Mais, pour un ensemble de raisons qui seraient à la fois compliquées et passionnantes à démêler, Claude Ollier est aujourd’hui un écrivain oublié, non lu, écarté de la scène littéraire et médiatique. Dans la presse, plus aucune ligne ne s’écrit sur ses livres depuis des années. Un scandale.
Claude Ollier fait paraître aujourd’hui le sixième tome de son journal, Simulacre (251 p., 19 euros), qui couvre les années 2000 à 2009. Le livre est publié par les éditions POL, qui témoignent envers l’écrivain d’une fidélité sans faille.

Simulacre est avant tout un journal sur la création littéraire. Dans ces années, Claude Ollier est notamment en train d’écrire Wert et la vie sans fin (parution 2007), dont il décrit la genèse. Il revient sur certains de ses livres plus anciens, ou raconte la manière dont des étudiants ont appréhendé sans difficultés l’une de ses œuvres les plus complexes, Qatastrophe (2004). Grand lecteur, il fouille chez Nabokov ou Bernhard les mystères de la phrase ou de la composition.

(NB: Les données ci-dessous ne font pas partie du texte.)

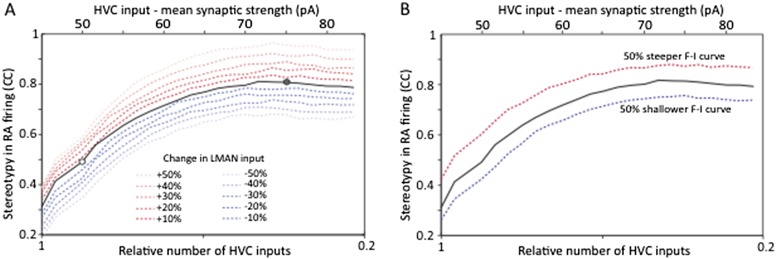
Strengthening and pruning of HVC‐RA synapses leads to reduced variability, and this trend is robust to changes in either LMAN input strength (A) or intrinsic properties or RA neurons (B). Both panels show average pair‐wise cross‐correlation (CC) between spike trains for different ‘song’ renditions in our model network. The x‐axis shows the mean synaptic strength of HVC input to RA (top) and the relative sparseness of HVC input to RA (bottom: 0 – all HVC neurons connect to the RA neurons, but weakly. 1 – a single, strong input from HVC). The model was parameterized to conform to the experimental data (white/grey circle denotes model parameters matching the observations in age groups 2 and 3, respectively). The strength of LMAN input was kept constant throughout. Tonic inhibition onto RA neurons was assumed proportional to the HVC drive. These parameters kept the firing rates of model RA neurons around 50 Hz, i.e. in their normal range during singing (Ölveczky et al., 2011). Note that the total drive from HVC to RA (which drives stereotyped firing) actually decreases as HVC inputs sparsen (LMAN, the variability inducing input stays the same). Thus, the reduced variability is due to a reorganization of HVC‐RA synapses, not a change in total input drive.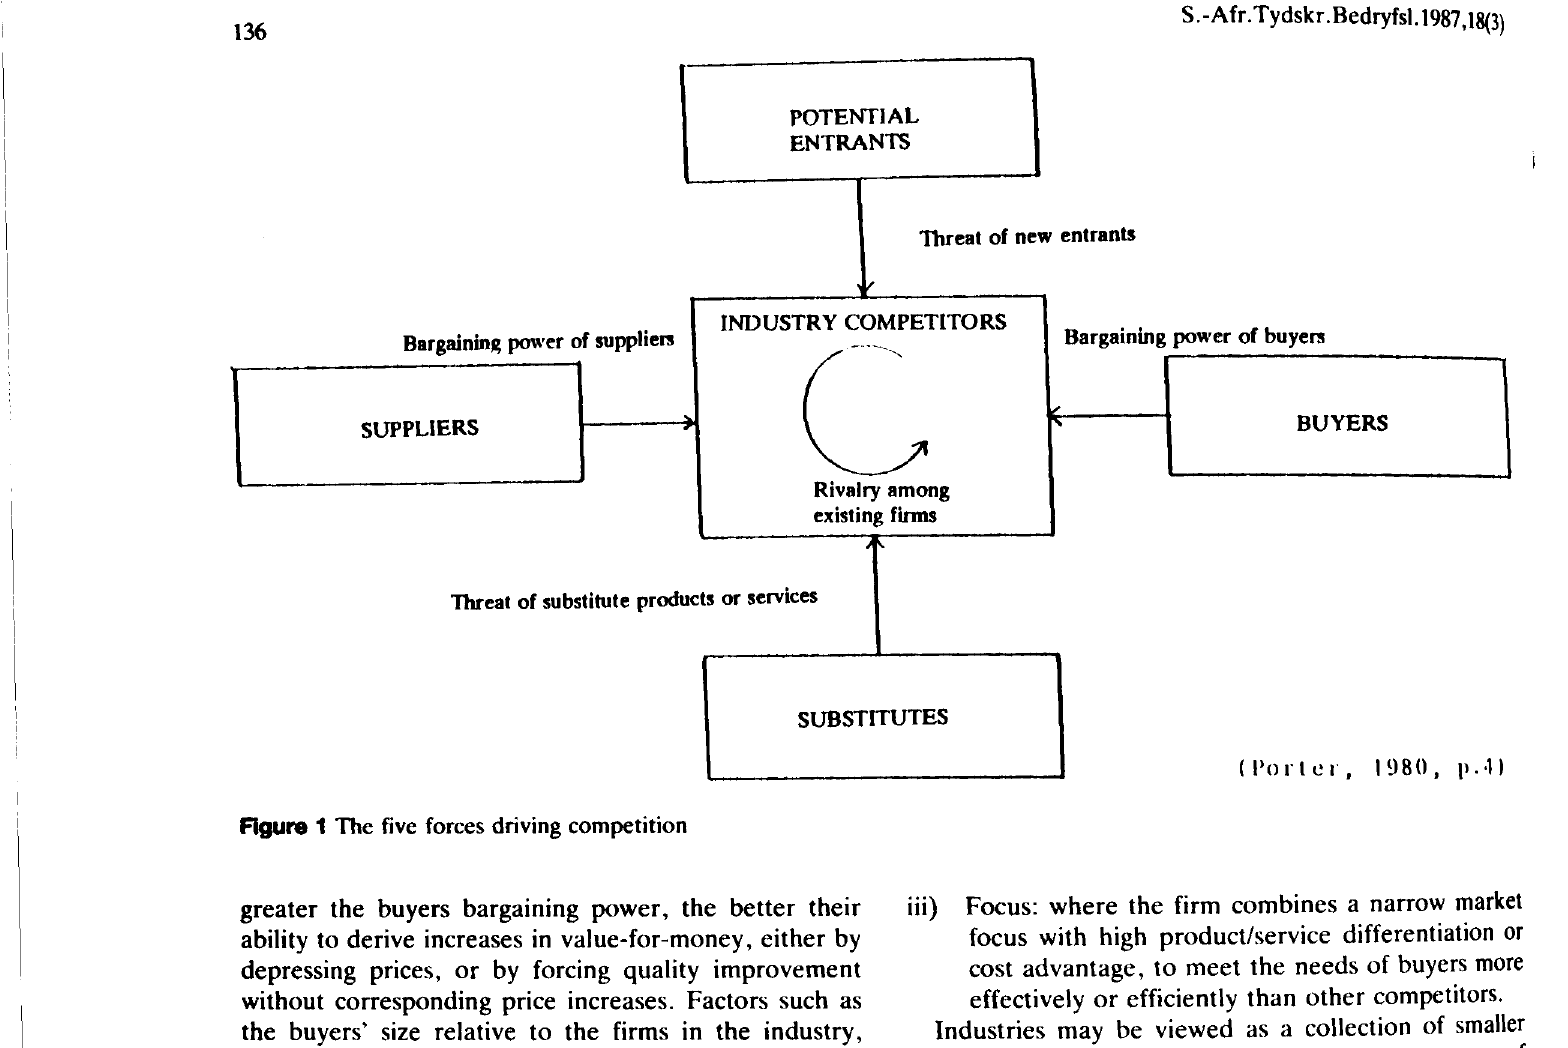
Figure 1 The five forces driving competition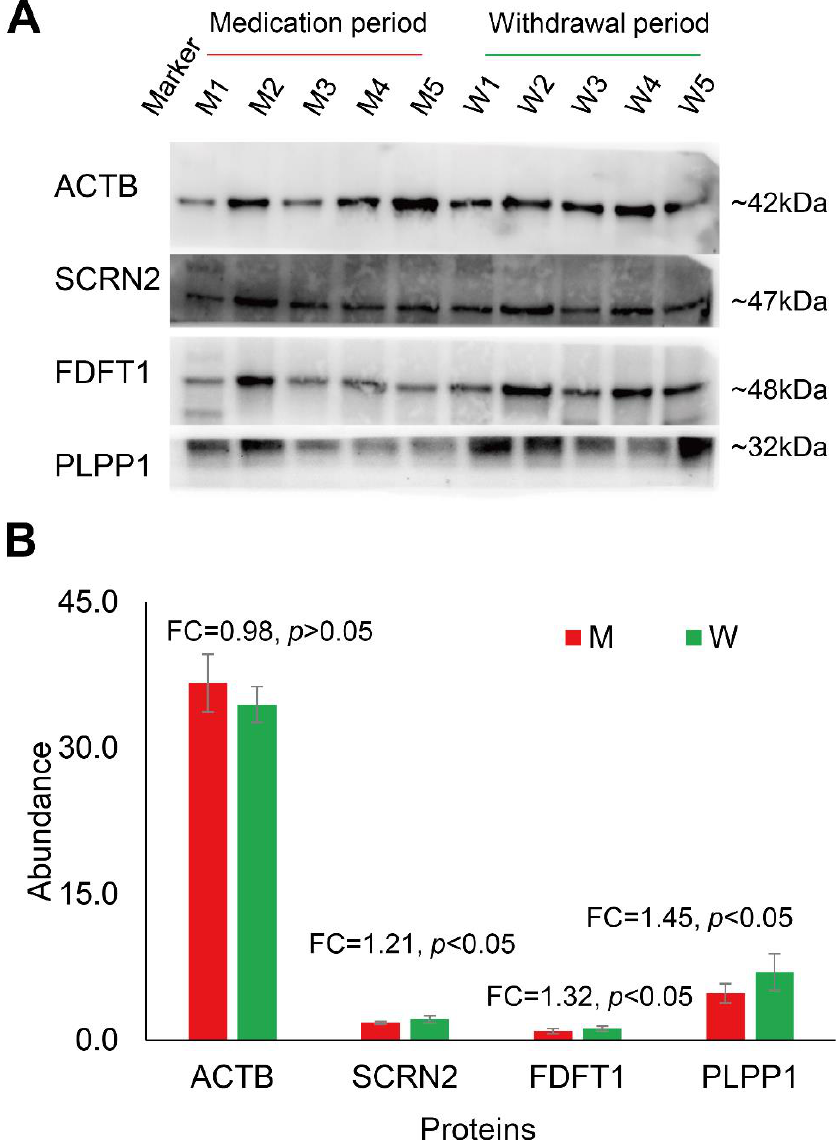
Figure 6. Western blot validation ( A ) and LC-MS/MS quantification ( B ) of four representative sperm proteins.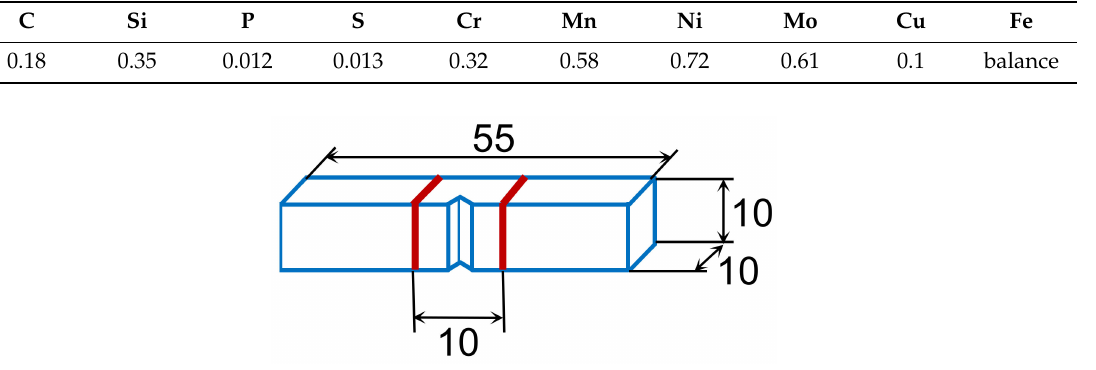
Figure 1. Layout of the standard size Charpy specimen (10 mm × 10 mm × 55 mm) after reconstitution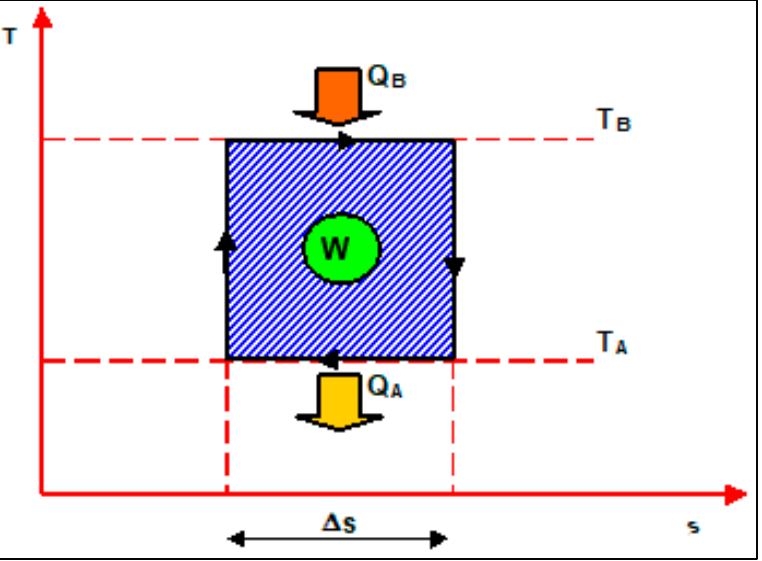
Figure 3. Carnot cycle shows the transformation of a higher temperature heat source into work in the shaft of a thermal machine and the rejection of the waste heat to the environment (Adapted from [7]). It is also necessary to have a heat recovery system that will provide steam and hot water for various uses in an applied production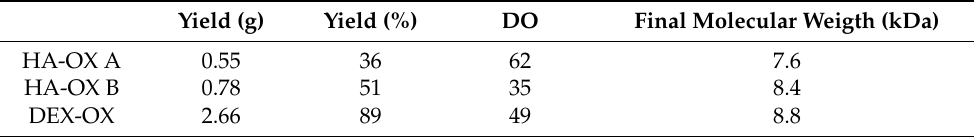
Table 3. Characterisation of oxidized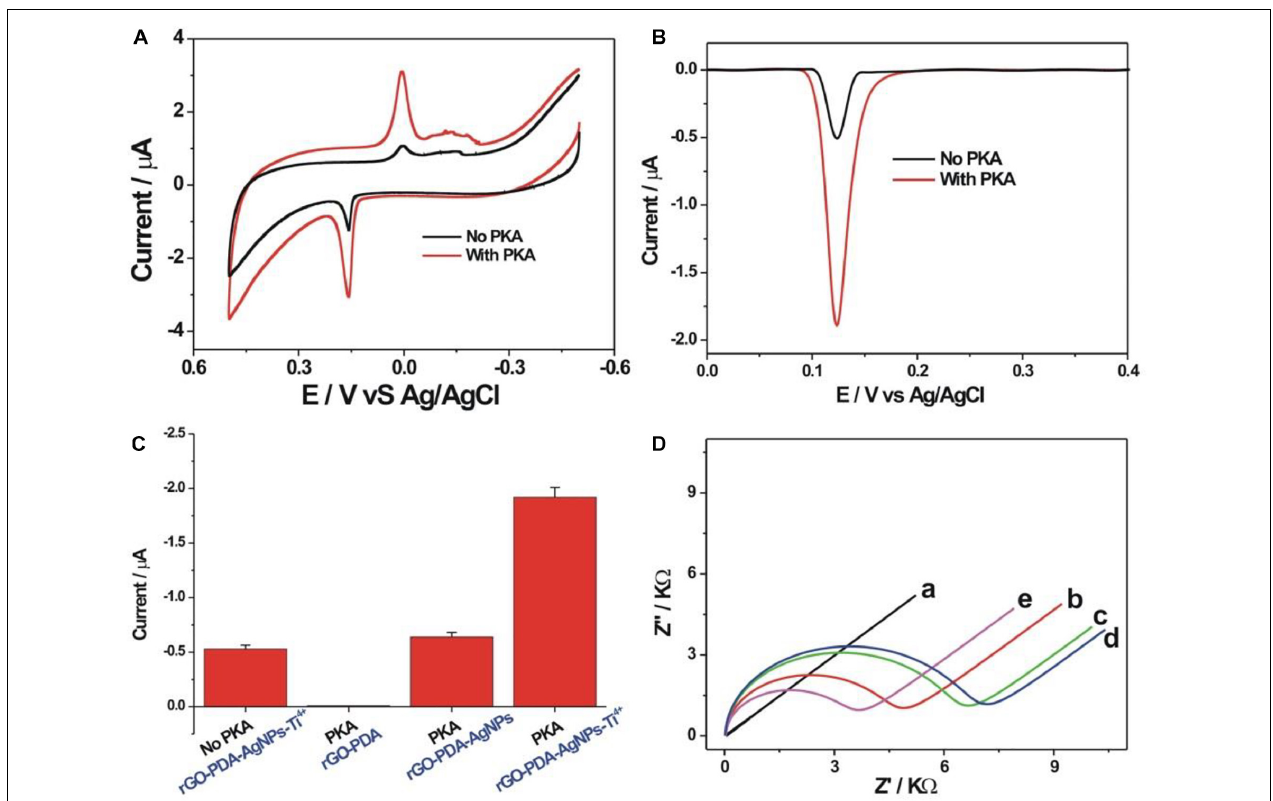
FIGURE 3 | Cyclic voltammetric (A) and differential pulse voltammetric (B) curves of the PKA biosensor toward blank (black curve) and 10 U/mL PKA (red curve) in 10 mM Tris-HCl (10 mM NaCl, pH 7.4). (C) Comparison of DPV responses toward 10 U/mL PKA obtained at different control conditions. The rGO-PDA and rGO-PDA-AgNPs were used as the substitutes of the rGO-PDA-AgNPs-Ti 4 + , respectively. (D) Electrochemical impedance spectroscopy for the differently assembled electrodes in 5 mM [Fe(CN) 6 ] 3 - / 4 - of 10 mM PBS buffer (pH 7.4, 1 M KCl) including the bare gold electrode (a), kemptide-immobilized electrode (b), after MCH blocking (c), phosphorylation of kemptide (d), and recognition with the rGO-PDA-AgNPs-Ti 4 + nanocomposite (e). EIS was operated with the frequency range from 0.1 Hz to 10 kHz and the amplitude of 5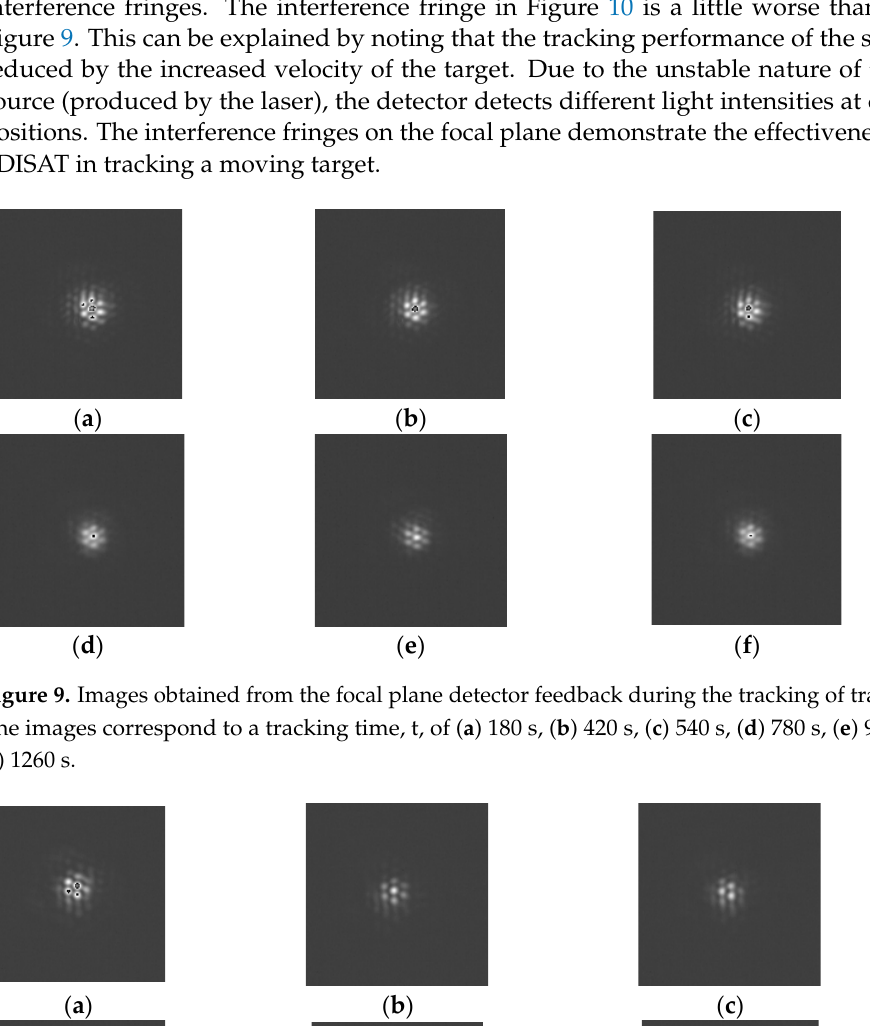
( d ) Figure 8. The tracking error as a function of time for each sub-aperture for ( a ) x-direction of trajec- tory-1 , ( b ) y-direction of trajectory-1 , ( c ) x-direction of trajectory-2 , ( d ) y-direction of trajectory- 2 . Table 3. RMSE of tracking for each sub-aperture. Veloci- tyZHANG- ZHEN(°/s) Aperture RMSE Trkx (arcsec) RMSE Trky (arcsec) RMSE Trkr (arcsec)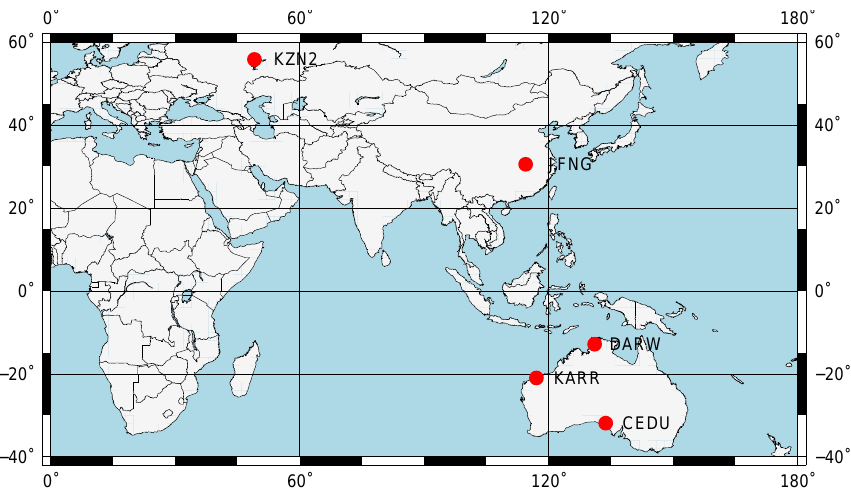
Figure 1. Distribution of the stations used in this experiment.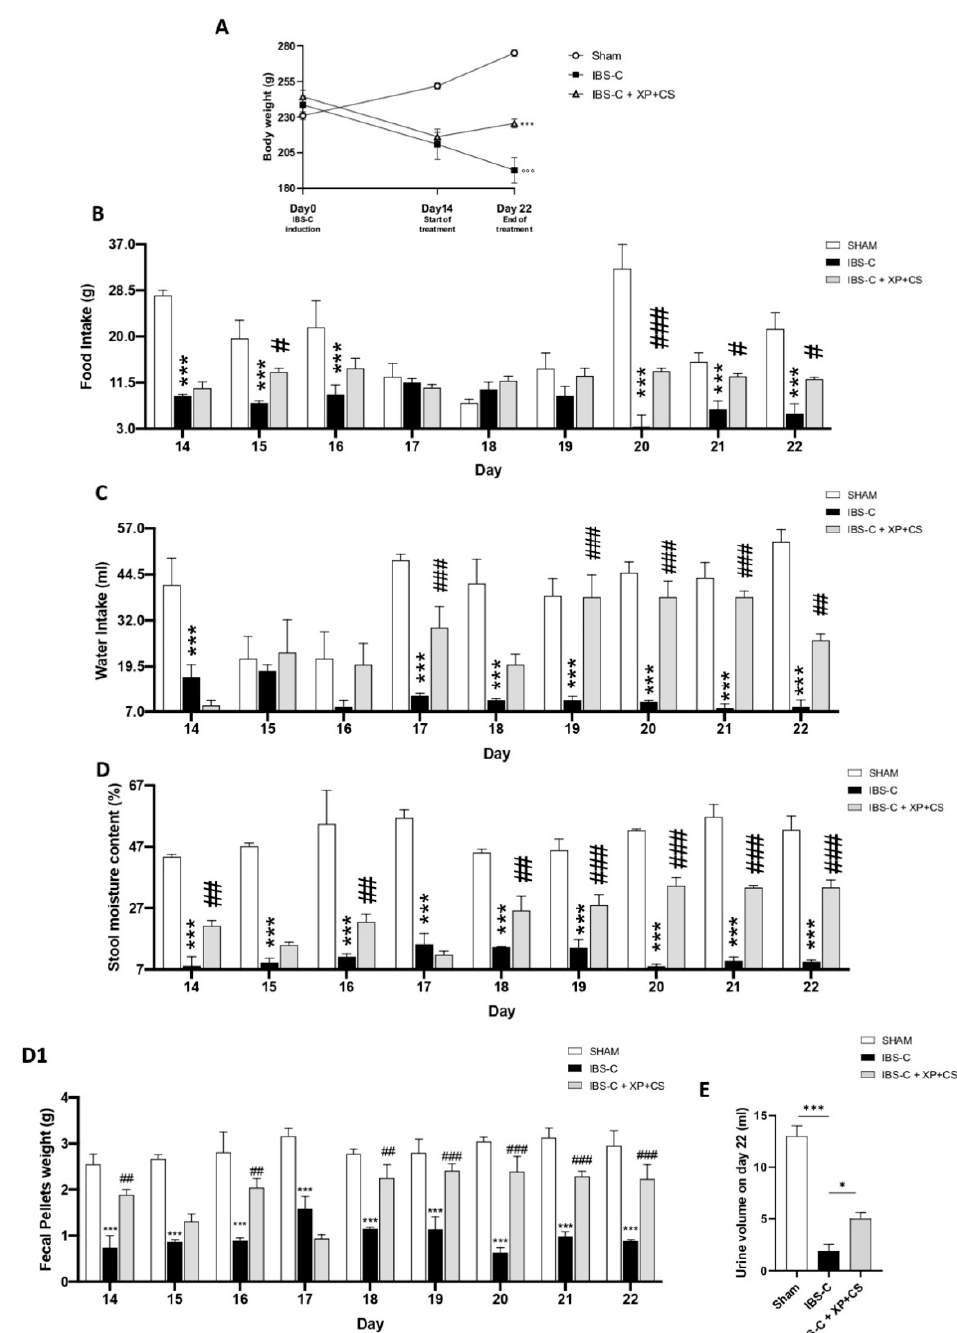
Figure 1. XP and CS effects on body weight, food and water intake, stool content and urine volume. ( A ) Analysis of body weight (days 0 to 22). ◦◦◦ p < 0.001 vs. Sham; *** p < 0.001 vs. IBS-C. ( B , C ) Food and water intake measured from day 0 to 22. *** p < 0.001 vs. Sham; # p < 0.05 vs. IBS-C; ### p < 0.01 vs. IBS-C; ### p < 0.001 vs. IBS-C. ( D ) Stool moisture content percentage measured from day 0 to 22 *** p < 0.001 vs. Sham; ## p < 0.01 vs. IBS-C; ### p < 0.001 vs. IBS-C. ( D1 ) Fecal pellets weight. *** p < 0.05 vs. Sham; ## p < 0.01 vs. IBS-C; ### p < 0.001 vs. IBS-C. ( E ) Urine volume measure on day 22. *** p < 0.001 vs. Sham; * p < 0.05 vs. IBS-C.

Il relève chez Joyce : « L’artiste reste à l’intérieur, ou derrière, ou au-delà, ou au-dessus de son œuvre, invisible, subtilisé, hors de l’existence, indifférent, en train de se curer les ongles. » Ce n’est pas seulement affaire de discrétion – trait de caractère de Claude Ollier. C’est que, pour lui, l’œuvre primera toujours sur l’auteur.